Report #5 · 2026-06-29

The algorithm runs: specialists + agent loop = a green backend

The previous four reports measured models on benchmarks. This one runs the actual product: two trained Go specialists, each served as a live endpoint, wired into the Builder's agent loop with role-routing — one model writes the implementation, a different one writes the tests. The whole thing runs on an M1 Max with Apple MLX. Cloud spend: still $0. We asked it for a small Go package and watched what came out.

The setup: a guild, not a model

Two LoRA-tuned specialists over the same Qwen2.5-Coder-7B base, each served OpenAI-compatible via mlx_lm.server:

go-dev on :8080 — writes implementation files.
go-test on :8081 — writes *_test.go files.

The Builder decomposes a spec into files, routes each file to the specialist that owns it, and runs the verification loop: generate → go build → vet → test → fix, with deterministic quality gates (stdlib-only imports, no cross-file redeclaration, gofmt-clean, tests that actually assert). The headline metric is score_backend: does the whole generated project build, vet and test with the real Go toolchain.

The result: first-try green

Given a 3-file spec for numkit (a pure-stdlib package with GCD and Clamp plus table-driven tests), the guild produced a working, verified backend on the first pass — no fix rounds, 17 seconds:

Stage	Result
go build	✓
go vet	✓
go test	✓
score_backend	3/3

The implementation was correct on the tricky edges — GCD(0,0)=0, negative operands via abs, Clamp with inverted bounds returning the input unchanged. The test specialist wrote a real table covering coprimes, a common factor, a zero operand, negatives, and clamp boundaries — with genuine t.Errorf assertions, all passing. Two models that never share a context window, cooperating into one green package. That is the bet — capability = model × algorithm — working end to end.
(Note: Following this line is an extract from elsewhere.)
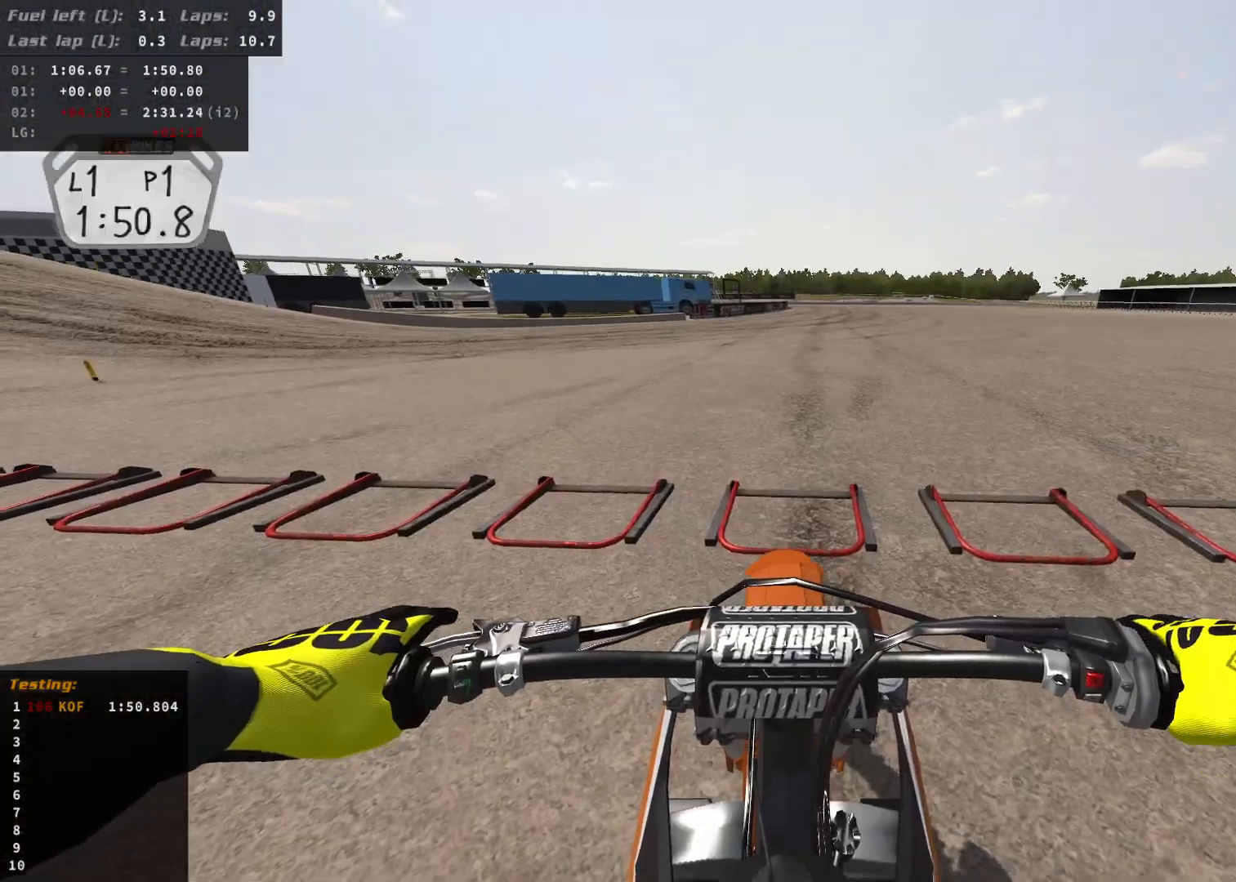
{"buttons": ["R2"], "left_stick": "center", "right_stick": "center", "events": [[83, "R2", "up"], [467, "R2", "down"]]}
The honest part: where it broke, and why

We first ran the same pipeline on stringkit — Reverse and IsPalindrome with unicode test cases. The implementation was flawless (go build green immediately). But the suite failed, and it kept failing through every fix round. The reason is worth the whole report:

The test specialist encoded factually wrong expectations and could not be argued out of them. It asserted that Reverse("こんにちは") equals itself — it does not — and that a katakana string was a palindrome when it is not. The implementation was right; the test was wrong.

We threw the algorithm at it. Best-of-N resampling, fifteen candidates across five fix rounds — every single sample re-emitted the same wrong value. We cross-routed the repair to the other specialist (go-dev), explicitly told it "the implementation is correct, fix the expected value" — it produced the identical wrong expectation. The tell: both adapters share one Qwen2.5-Coder-7B base, and that base simply does not know how a unicode string reverses. No amount of scaffolding around a model can supply knowledge the model does not have.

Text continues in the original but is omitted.